The folly of idols

I am deeply aware of the disappointment and hurt that my infidelity has caused to so many people, most of all my wife and children. I want to say again to everyone that I am profoundly sorry and that I ask forgiveness. It may not be possible to repair the damage I've done, but I want to do my best to try.

I would like to ask everyone, including my fans, the good people at my foundation, business partners, the PGA Tour, and my fellow competitors, for their understanding. What's most important now is that my family has the time, privacy, and safe haven we will need for personal healing.

After much soul searching, I have decided to take an indefinite break from professional golf. I need to focus my attention on being a better husband, father, and person._ _Again, I ask for privacy for my family and I am especially grateful for all those who have offered compassion and concern during this difficult period.

--from Tiger Woods' website

Once again, I am led to wonder about a culture that makes role models of ordinary human beings for the silliest of reasons. Tiger Woods is undoubtedly a superior golfer, but let's be absolutely clear about one thing: it means he has the ability to hit a small ball with a large stick and send it in a particular direction, chasing it into a small hole, hitting it fewer times than most others require to achieve the same result. Nothing more, nothing less. He has been very fortunate in that he has been able to parlay this ability into a lucrative career, and it's certainly nothing that I can do, but perhaps you will forgive me if I find this less impressive than, say, finding the cure for polio or devoting one's life to teaching 7th graders (which surely should qualify one for canonization).

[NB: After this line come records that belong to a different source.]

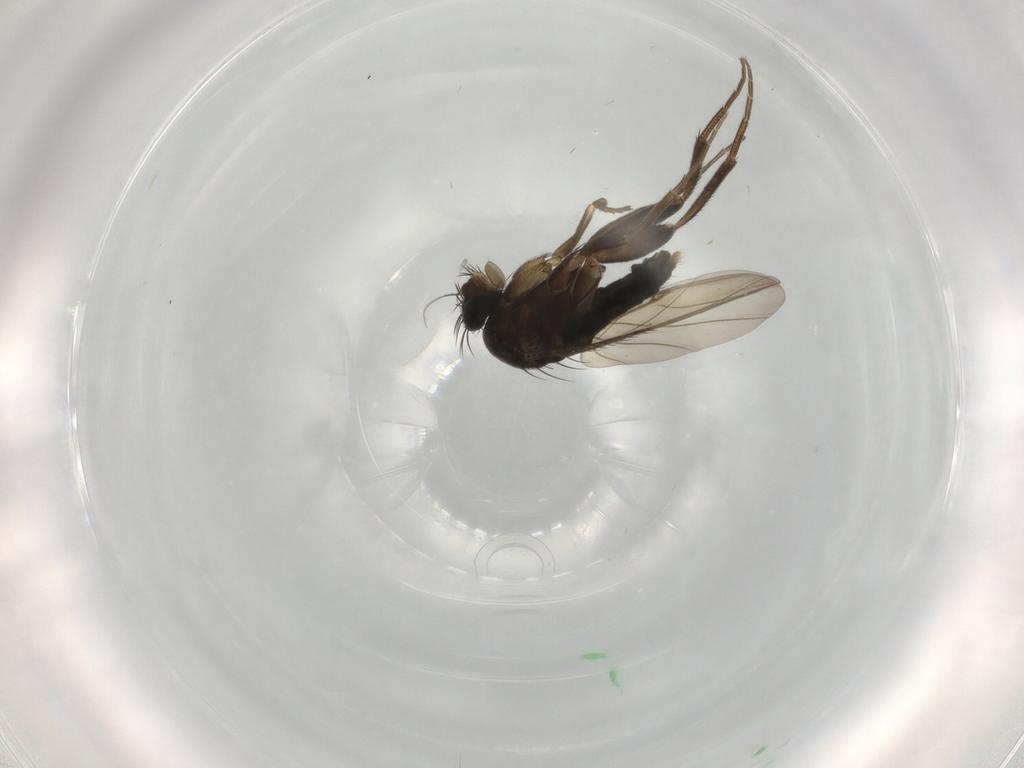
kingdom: Animalia
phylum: Arthropoda
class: Insecta
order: Diptera
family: Phoridae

Nevertheless, we live in a society that likes to put people on pedestals, essentially setting them up to fail, then we are surprised to find out that they have feet of clay like the rest of us. It isn't just popular culture, either; the leader of my church, Metropolitan Jonah of the Orthodox Church in America, said at his elevation to the metropolitanate that when it comes to bishops, "What happens to a guy? You put him on a stand in the middle of the church, you dress him up like the Byzantine emperor and you tell him to live forever." And then we're surprised when problems happen.

So when a pro athlete with a beautiful wife, millions of dollars in sponsorships and a jet-set lifestyle turns out to have violated his marriage vows, it becomes front-page news and fodder for all the tabloids and talk radio hosts, and everyone professes shock. Sorry, but I'm not shocked. Tiger Woods has been in the public eye for his entire life--his first TV appearance was on the Mike Douglas Show at the age of 2, putting against Bob Hope. He's enjoyed fabulous success, has played on the finest courses in the world, has traveled around the globe, and has been showered with obscene amounts of money while women were throwing themselves at him at every turn. And then we're surprised that problems happened--that he was less than perfect, that he turned out to be an adult male with a prodigious sexual appetite, that his squeaky-clean image was just that, an image. Oh dear, stop the presses.

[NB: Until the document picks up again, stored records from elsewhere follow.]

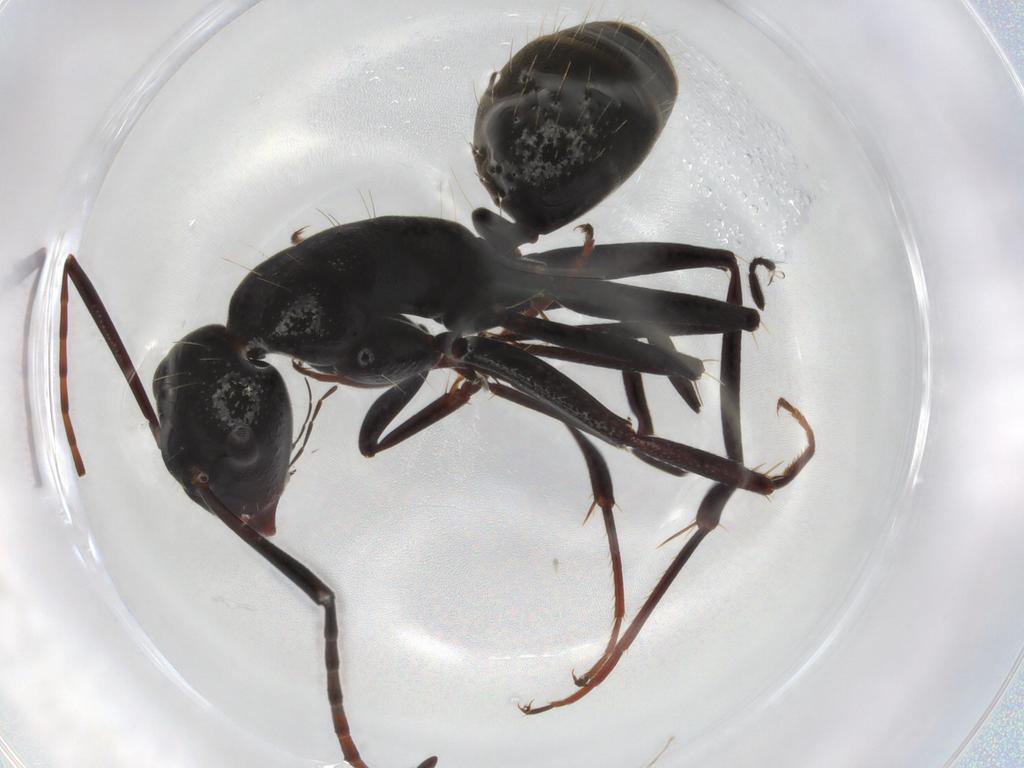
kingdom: Animalia
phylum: Arthropoda
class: Insecta
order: Hymenoptera
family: Formicidae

And if this is unfair to Tiger Woods and those, like him, who find themselves the fallen idols of an unforgiving public, it's equally bad for said public. Focusing on the private peccadillos of our secular idols does nothing to improve the quality of our own imperfect lives, and we would be far better off giving him and his family the privacy and the time to put their lives back together. Otherwise, it's all just gossip, judgment, and condemnation, and we might as well be flogging ourselves, since all of those things are transgressions, and none of them are salvific.